The Unit, by Ninni Holmqvist


This debut novel takes place in (presumably) very near future where the famously democratic nation of Sweden has implemented a new social policy. Designed to cut down the national cost of the elderly, the ill and the socially unproductive, all childless adults aged 50 for women and 60 for men are deemed 'disposable' and are taken to a facility called the Unit. At the Unit they can enjoy the best entertainment, leisure facilities, companionship, good food, theatre and comfortable living space, but they will be required to undergo constant medical tests (some harmless, some not so much) and ultimately to sacrifice their vital organs to those deemed to be 'needed' by society.

Dorrit has just turned 50. Intelligent but unsociable, an unpublished writer and all round bohemian, she has never married, never had children and never had a career that is considered to contribute to the nation's prosperity. She leaves her beloved dog, Jock, and her ramshackle house behind and signs her body over to medical science. The unit proves to be the only place in her life that Dorrit has met truly likeminded people, mostly 'pointless' intellectuals such as herself. Amongst the childless she is no social outcast, and now she has time and need for friendship. Her tragedy is that during her first week, she meets and falls in love with another resident who, had she met him on the outside she may have led a happy life with.

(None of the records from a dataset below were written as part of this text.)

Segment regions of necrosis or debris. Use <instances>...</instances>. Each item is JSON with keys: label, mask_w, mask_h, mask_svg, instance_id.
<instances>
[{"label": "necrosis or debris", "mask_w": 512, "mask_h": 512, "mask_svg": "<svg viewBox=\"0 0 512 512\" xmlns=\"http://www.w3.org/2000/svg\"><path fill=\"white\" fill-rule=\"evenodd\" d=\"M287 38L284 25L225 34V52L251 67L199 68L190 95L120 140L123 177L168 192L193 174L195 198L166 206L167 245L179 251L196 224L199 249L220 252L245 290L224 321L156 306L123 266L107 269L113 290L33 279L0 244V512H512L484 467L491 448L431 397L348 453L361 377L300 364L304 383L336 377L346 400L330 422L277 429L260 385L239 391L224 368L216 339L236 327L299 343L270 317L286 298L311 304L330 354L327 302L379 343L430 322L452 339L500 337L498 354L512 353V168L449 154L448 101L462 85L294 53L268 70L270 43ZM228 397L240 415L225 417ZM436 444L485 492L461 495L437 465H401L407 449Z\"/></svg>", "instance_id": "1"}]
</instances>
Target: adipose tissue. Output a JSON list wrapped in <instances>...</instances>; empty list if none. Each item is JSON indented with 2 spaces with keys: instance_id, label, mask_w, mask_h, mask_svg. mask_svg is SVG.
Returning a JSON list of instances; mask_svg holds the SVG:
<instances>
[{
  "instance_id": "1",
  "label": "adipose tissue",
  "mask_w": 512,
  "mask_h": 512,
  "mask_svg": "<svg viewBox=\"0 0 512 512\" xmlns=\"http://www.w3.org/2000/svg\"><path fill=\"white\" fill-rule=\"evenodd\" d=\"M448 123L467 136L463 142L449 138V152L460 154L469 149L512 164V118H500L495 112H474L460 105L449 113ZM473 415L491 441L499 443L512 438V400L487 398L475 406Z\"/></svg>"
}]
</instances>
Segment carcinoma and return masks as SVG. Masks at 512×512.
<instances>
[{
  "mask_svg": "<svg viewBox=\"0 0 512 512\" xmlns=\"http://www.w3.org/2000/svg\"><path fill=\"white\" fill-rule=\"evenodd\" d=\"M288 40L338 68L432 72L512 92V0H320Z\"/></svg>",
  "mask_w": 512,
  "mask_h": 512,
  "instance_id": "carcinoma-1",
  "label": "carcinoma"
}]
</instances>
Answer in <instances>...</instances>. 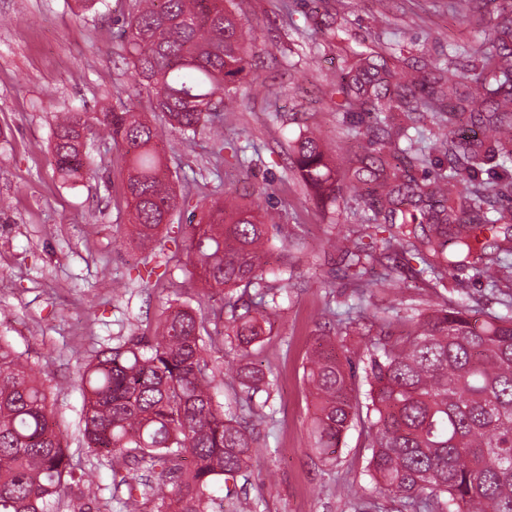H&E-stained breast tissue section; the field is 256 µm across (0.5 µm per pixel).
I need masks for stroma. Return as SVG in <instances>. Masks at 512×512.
Segmentation results:
<instances>
[{
	"label": "stroma",
	"instance_id": "35a3bbf8",
	"mask_svg": "<svg viewBox=\"0 0 512 512\" xmlns=\"http://www.w3.org/2000/svg\"><path fill=\"white\" fill-rule=\"evenodd\" d=\"M252 27L249 65L237 84L236 111L220 113L218 132L199 128L191 138L165 129L152 109L153 95L134 75L124 23L134 0H105L75 14L71 0H0V335L8 337L53 388L49 405L76 472L94 470L108 512H126L125 486L106 459L81 441L83 396L79 367L97 351L130 336H150L171 303L212 316L219 298L205 299L189 280L179 256L189 225L220 193H236L271 212L276 221L270 267L287 266L289 281L280 314L254 360L269 376L268 391L242 390L224 369L222 337L206 340L203 354L222 385L217 400L243 419L259 423L262 454L234 489L253 499L256 512H404L398 498L366 474V427L355 423L340 447H314L311 398L303 367L318 339L340 325L357 328L348 349L363 352L378 329L380 311L394 334L405 335L412 309L447 298L464 300L477 322L504 312L512 282L491 285L467 265L449 268L442 287L413 276L400 250L389 253L393 281L380 282L382 267L357 281L328 247L348 234L380 244L374 225L363 223L364 199L349 197L355 178L372 181L378 157L391 139L373 124L361 103L342 107L334 91L342 52L330 34L343 27L351 46L387 59L397 72L456 73L460 94L474 88V53L490 48L504 0H233ZM404 48V62L390 48ZM136 104L165 130L159 148L178 194L188 205L172 214L163 242L144 250L133 240L126 206V168L120 146L91 148L98 177L63 180L51 164L49 144L56 113L119 110ZM396 122L413 138L410 177L420 183L448 176L459 163L437 134L446 113L400 108ZM319 130L337 163L341 191L322 202L302 180L293 146ZM244 147L248 162L232 153ZM468 187L494 186L491 211L501 212V236L512 235V161H488L470 174ZM150 261L161 281L147 287L131 280L134 265Z\"/></svg>",
	"mask_w": 512,
	"mask_h": 512
}]
</instances>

To begin with, I was convinced that this book was a Swedish re-hash of Never Let Me Go but with Borgen jumpers instead of boarding schools. I changed my mind. NLMG hides the true reason for the existence of the characters and of the school they attend- we understand it's not a normal school, but can't work out why. When its organ-farm purpose is revealed to the reader, the characters discover that there are organisations, such as their old school, working to determine the ethical implications of cloning and forced organ harvesting, and asking questions about what makes a person a true person and what makes one just a walking bag of spare parts. There's none of that here. We know from the beginning what the purpose of the unit is, and so does Dorrit. Society knows. The donors know where their organs go and the recipients know where they come from. It's the assumption that it's all fine and sensible and that it's the right thing to do because it's the economically sustainable thing to do that makes this book shocking.

The residents of the unit arrive shell-shocked and confused, they have outbursts throughout their stay of grief and rage as their friends and the people that they have fallen in love with within the unit are taken forever and recycled- but for the most part, they accept their fate. I think this is what intrigued me the most about these characters- the fact that they have lived in the outside world outside of social norms, but become so passive and so resigned within the unit. Are these people- artists, writers, poets- genuinely dissatisfied with their childless lives? Do they crave companionship and security? Are they really that conventional at heart? Do they really buy into the state's idea of the reuse of 'disposable' human tissue? Dorrit, faced with an unusual amount of options, decides her own fate in a very obvious way but the reasons for her choice are never confirmed in any real sense. The reader has a lot to consider when deciding what motivates the behaviour of the characters that they read about, which is a brave move on the part of the author.

I honestly did enjoy this book a lot, despite expecting not to. It's haunting, original and well written in a stylishly sparse way. I genuinely liked Dorrit and her friends; I felt the injustice of their social position acutely and hated the cruelty of the two-tier social system. Books like this prove that behind every supposed fictional Utopia there's some hidden (or in this case unhidden) horror that's necessary to keep the important people comfortable.

I look forward to discussing it at our meeting!